Reproduce the text read from all the records below, word for word and line for line. Leave out the pictures.

◆ ◆ ◆ ◆ ◆ ◆ ◆

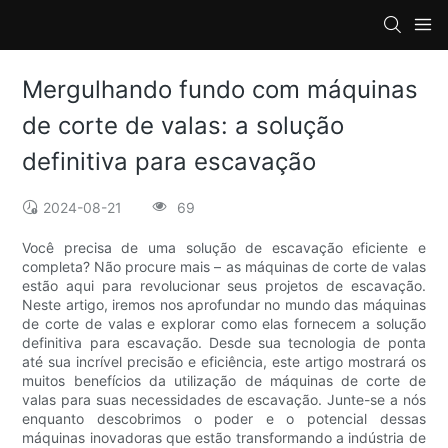
Mergulhando fundo com máquinas
de corte de valas: a solução
definitiva para escavação
2024-08-21
69
Você precisa de uma solução de escavação eficiente e
completa? Não procure mais – as máquinas de corte de valas
estão aqui para revolucionar seus projetos de escavação.
Neste artigo, iremos nos aprofundar no mundo das máquinas
de corte de valas e explorar como elas fornecem a solução
definitiva para escavação. Desde sua tecnologia de ponta
até sua incrível precisão e eficiência, este artigo mostrará os
muitos benefícios da utilização de máquinas de corte de
valas para suas necessidades de escavação. Junte-se a nós
enquanto descobrimos o poder e o potencial dessas
máquinas inovadoras que estão transformando a indústria de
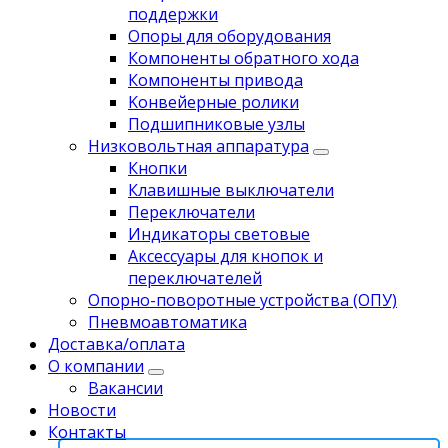
поддержки
Опоры для оборудования
Компоненты обратного хода
Компоненты привода
Koнвейерныe pолики
Подшипниковые узлы
Низковольтная аппаратура
Кнопки
Клавишные выключатели
Переключатели
Индикаторы световые
Аксессуары для кнопок и
переключателей
Опорно-поворотные устройства (ОПУ)
Пневмоавтоматика
Доставка/оплата
О компании
Вакансии
Новости
Контакты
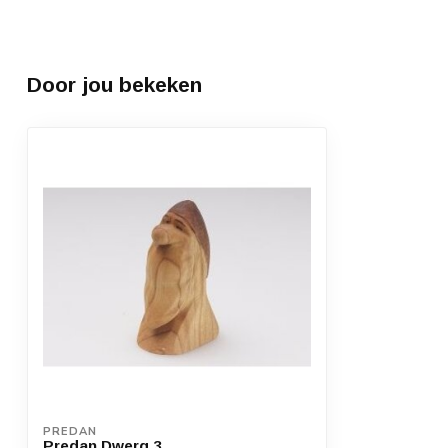
Door jou bekeken
PREDAN
Predan Dwerg 3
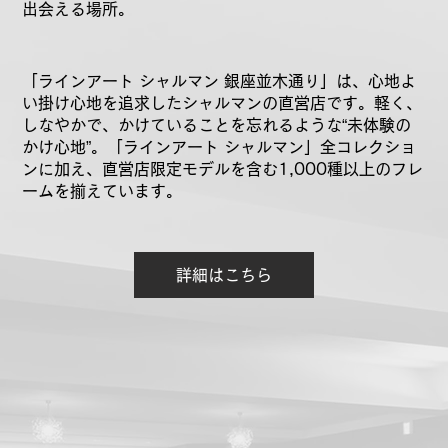
出会える場所。
「ラインアート シャルマン 銀座並木通り」は、心地よ
い掛け心地を追求したシャルマンの直営店です。軽く、
しなやかで、かけていることを忘れるような“未体験の
かけ心地”。「ラインアート シャルマン」全コレクショ
ンに加え、直営店限定モデルを含む1,000種以上のフレ
ームを揃えています。
詳細はこちら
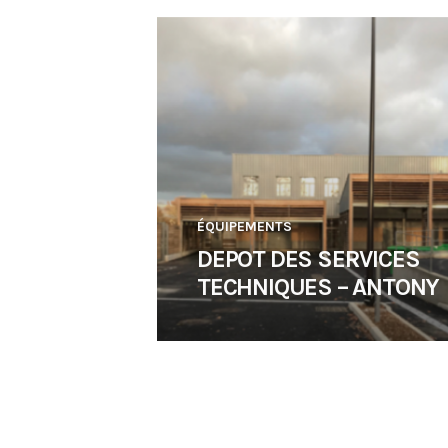
ÉQUIPEMENTS
DEPOT DES SERVICES
TECHNIQUES – ANTONY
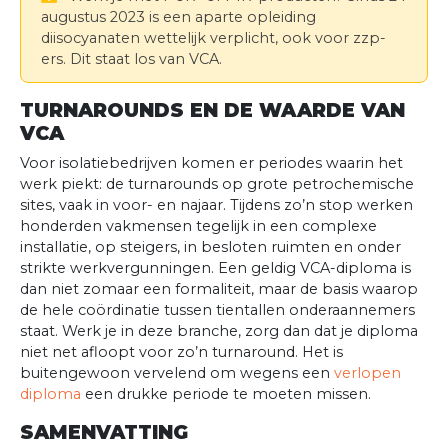
augustus 2023 is een aparte opleiding
diisocyanaten wettelijk verplicht, ook voor zzp-
ers. Dit staat los van VCA.
TURNAROUNDS EN DE WAARDE VAN
VCA
Voor isolatiebedrijven komen er periodes waarin het
werk piekt: de turnarounds op grote petrochemische
sites, vaak in voor- en najaar. Tijdens zo’n stop werken
honderden vakmensen tegelijk in een complexe
installatie, op steigers, in besloten ruimten en onder
strikte werkvergunningen. Een geldig VCA-diploma is
dan niet zomaar een formaliteit, maar de basis waarop
de hele coördinatie tussen tientallen onderaannemers
staat. Werk je in deze branche, zorg dan dat je diploma
niet net afloopt voor zo’n turnaround. Het is
buitengewoon vervelend om wegens een
verlopen
diploma
een drukke periode te moeten missen.
SAMENVATTING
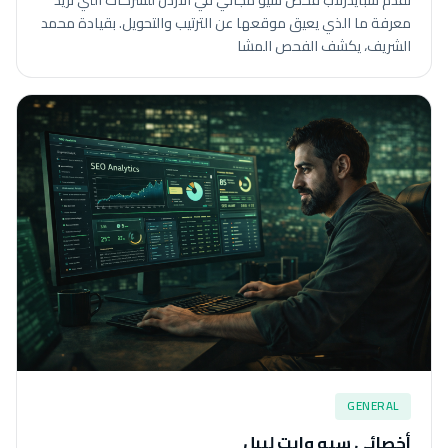
معرفة ما الذي يعيق موقعها عن الترتيب والتحويل. بقيادة محمد
الشريف، يكشف الفحص المشا
GENERAL
أخصائي سيو وايت ليبل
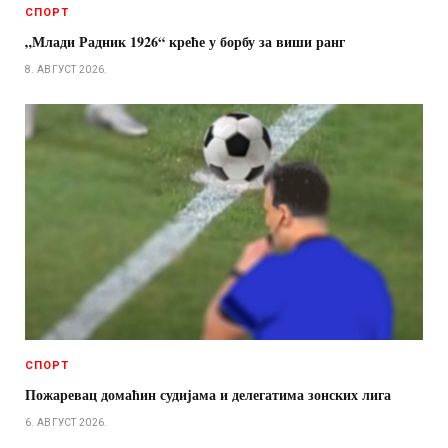
СПОРТ
„Млади Радник 1926“ креће у борбу за виши ранг
8. АВГУСТ 2026.
СПОРТ
Пожаревац домаћин судијама и делегатима зонских лига
6. АВГУСТ 2026.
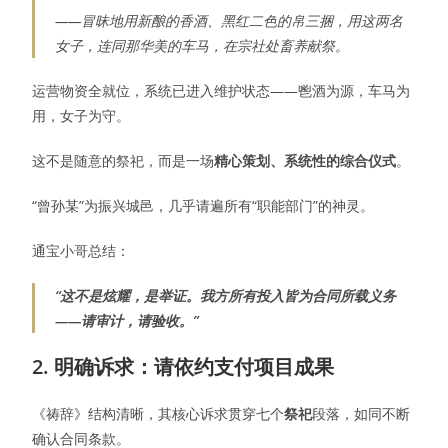
——冒昧地用新酿的香酒、黑红二色的帛三捆，用这两名
女子，连同那华美的车马，在宗社处畜养献祭。
运营物资全就位，系统已进入维护状态——鬯酒为源，车马为
用，女子为守。
这不是随意的祭祀，而是一场
精心策划、系统性的综合仪式
。
“曾孙某”为振兴城邑，几乎请遍所有“职能部门”的神灵。
通宝小哥总结：
“这不是炫耀，是举证。我方所有投入皆为合同所载义务
——请审计，请验收。”
2. 明确诉求：请依约支付项目成果
《祷辞》结构清晰，其核心诉求贯穿七个
祭祀
段落，如同不断
确认合同条款。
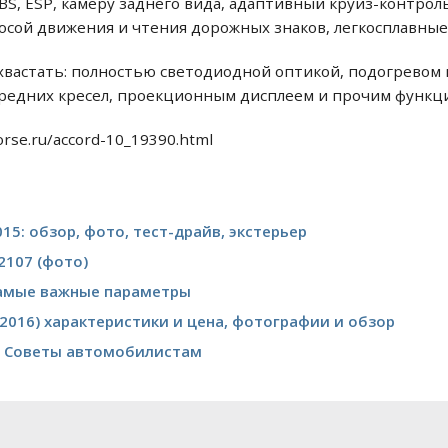
BS, ESP, камеру заднего вида, адаптивный круиз-контрол
осой движения и чтения дорожных знаков, легкосплавные 
хвастать: полностью светодиодной оптикой, подогревом 
редних кресел, проекционным дисплеем и прочим функц
orse.ru/accord-10_19390.html
15: обзор, фото, тест-драйв, экстерьер
2107 (фото)
самые важные параметры
12-2016) характеристики и цена, фотографии и обзор
р, Советы автомобилистам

◆ ◆ ◆ ◆ ◆ ◆ ◆

### Written reply
Mergulhando fundo com máquinas
de corte de valas: a solução
definitiva para escavação
2024-08-21
69
Você precisa de uma solução de escavação eficiente e
completa? Não procure mais – as máquinas de corte de valas
estão aqui para revolucionar seus projetos de escavação.
Neste artigo, iremos nos aprofundar no mundo das máquinas
de corte de valas e explorar como elas fornecem a solução
definitiva para escavação. Desde sua tecnologia de ponta
até sua incrível precisão e eficiência, este artigo mostrará os
muitos benefícios da utilização de máquinas de corte de
valas para suas necessidades de escavação. Junte-se a nós
enquanto descobrimos o poder e o potencial dessas
máquinas inovadoras que estão transformando a indústria de
поддержки
Опоры для оборудования
Компоненты обратного хода
Компоненты привода
Koнвейерныe pолики
Подшипниковые узлы
Низковольтная аппаратура
Кнопки
Клавишные выключатели
Переключатели
Индикаторы световые
Аксессуары для кнопок и
переключателей
Опорно-поворотные устройства (ОПУ)
Пневмоавтоматика
Доставка/оплата
О компании
Вакансии
Новости
Контакты
Door jou bekeken
PREDAN
Predan Dwerg 3
出会える場所。
「ラインアート シャルマン 銀座並木通り」は、心地よ
い掛け心地を追求したシャルマンの直営店です。軽く、
しなやかで、かけていることを忘れるような“未体験の
かけ心地”。「ラインアート シャルマン」全コレクショ
ンに加え、直営店限定モデルを含む1,000種以上のフレ
ームを揃えています。
詳細はこちら
ÉQUIPEMENTS
DEPOT DES SERVICES
TECHNIQUES – ANTONY
augustus 2023 is een aparte opleiding
diisocyanaten wettelijk verplicht, ook voor zzp-
ers. Dit staat los van VCA.
TURNAROUNDS EN DE WAARDE VAN
VCA
Voor isolatiebedrijven komen er periodes waarin het
werk piekt: de turnarounds op grote petrochemische
sites, vaak in voor- en najaar. Tijdens zo’n stop werken
honderden vakmensen tegelijk in een complexe
installatie, op steigers, in besloten ruimten en onder
strikte werkvergunningen. Een geldig VCA-diploma is
dan niet zomaar een formaliteit, maar de basis waarop
de hele coördinatie tussen tientallen onderaannemers
staat. Werk je in deze branche, zorg dan dat je diploma
niet net afloopt voor zo’n turnaround. Het is
buitengewoon vervelend om wegens een
verlopen
diploma
een drukke periode te moeten missen.
SAMENVATTING
معرفة ما الذي يعيق موقعها عن الترتيب والتحويل. بقيادة محمد
الشريف، يكشف الفحص المشا
GENERAL
أخصائي سيو وايت ليبل
СПОРТ
„Млади Радник 1926“ креће у борбу за виши ранг
8. АВГУСТ 2026.
СПОРТ
Пожаревац домаћин судијама и делегатима зонских лига
6. АВГУСТ 2026.
——冒昧地用新酿的香酒、黑红二色的帛三捆，用这两名
女子，连同那华美的车马，在宗社处畜养献祭。
运营物资全就位，系统已进入维护状态——鬯酒为源，车马为
用，女子为守。
这不是随意的祭祀，而是一场
精心策划、系统性的综合仪式
。
“曾孙某”为振兴城邑，几乎请遍所有“职能部门”的神灵。
通宝小哥总结：
“这不是炫耀，是举证。我方所有投入皆为合同所载义务
——请审计，请验收。”
2. 明确诉求：请依约支付项目成果
《祷辞》结构清晰，其核心诉求贯穿七个
祭祀
段落，如同不断
确认合同条款。
BS, ESP, камеру заднего вида, адаптивный круиз-контрол
осой движения и чтения дорожных знаков, легкосплавные 
хвастать: полностью светодиодной оптикой, подогревом 
редних кресел, проекционным дисплеем и прочим функц
orse.ru/accord-10_19390.html
15: обзор, фото, тест-драйв, экстерьер
2107 (фото)
самые важные параметры
12-2016) характеристики и цена, фотографии и обзор
р, Советы автомобилистам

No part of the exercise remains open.